> [Written task] The answer must consist of every line from the entries that holds the word "this".

> [Dataset]
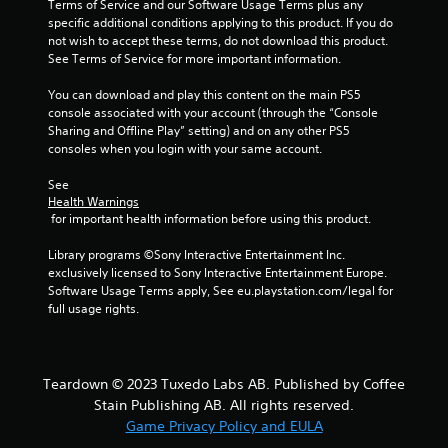
Terms of Service and our Software Usage Terms plus any 
a
i
specific additional conditions applying to this product. If you do 
b
n
not wish to accept these terms, do not download this product. 
e
l
See Terms of Service for more important information.
p
e
l
w
You can download and play this content on the main PS5 
a
console associated with your account (through the “Console 
i
y
Sharing and Offline Play” setting) and on any other PS5 
t
o
consoles when you login with your same account.
h
n
o
l
See 
u
y
Health Warnings
t
)
 for important health information before using this product.
.
M
o
Library programs ©Sony Interactive Entertainment Inc. 
exclusively licensed to Sony Interactive Entertainment Europe. 
t
M
Software Usage Terms apply, See eu.playstation.com/legal for 
i
a
full usage rights.
o
n
n
u
C
a
o
l
Teardown © 2023 Tuxedo Labs AB. Published by Coffee
n
S
Stain Publishing AB. All rights reserved.
t
a
Game Privacy Policy and EULA
r
v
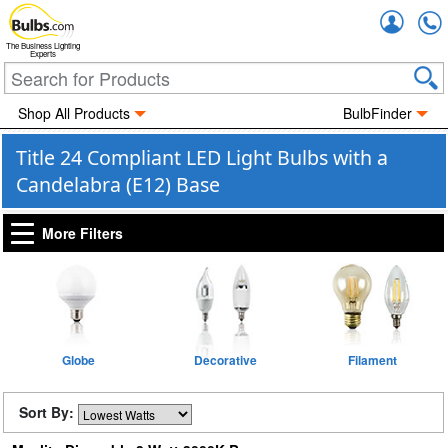
Accou
The Business Lighting
Experts
Shop All Products
BulbFinder
Title 24 Compliant LED Light Bulbs with a
Candelabra (E12) Base
More Filters
Globe
Decorative
Filament
Sort By:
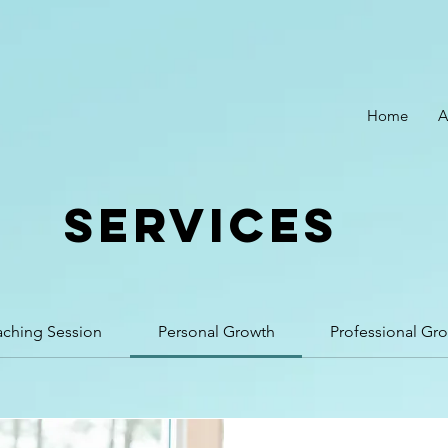
Home
A
SERVICES
aching Session
Personal Growth
Professional Gr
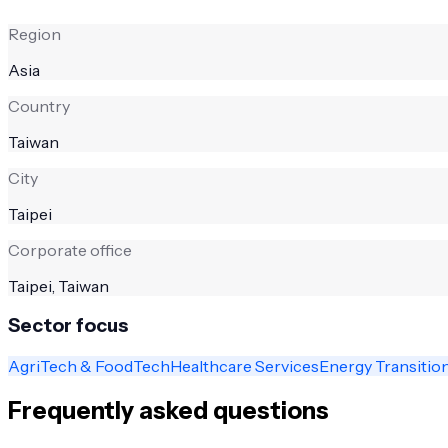
Region
Asia
Country
Taiwan
City
Taipei
Corporate office
Taipei, Taiwan
Sector focus
AgriTech & FoodTech
Healthcare Services
Energy Transitio
Frequently asked questions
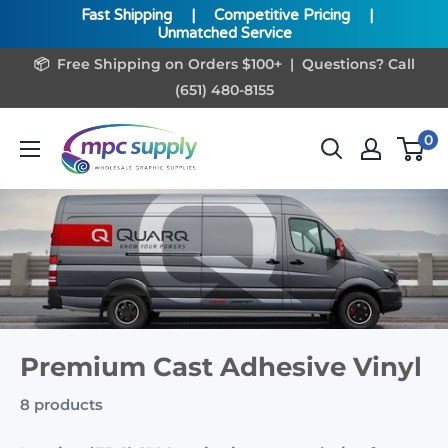
Fast Shipping
|
Competitive Pricing
|
Unmatched Service
Skip
📦 Free Shipping on Orders $100+ | Questions? Call
to
(651) 480-8155
content
www.MPCSupply.com
0
Premium Cast Adhesive Vinyl
8 products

> [Response]
specific additional conditions applying to this product. If you do 
not wish to accept these terms, do not download this product. 
You can download and play this content on the main PS5 
 for important health information before using this product.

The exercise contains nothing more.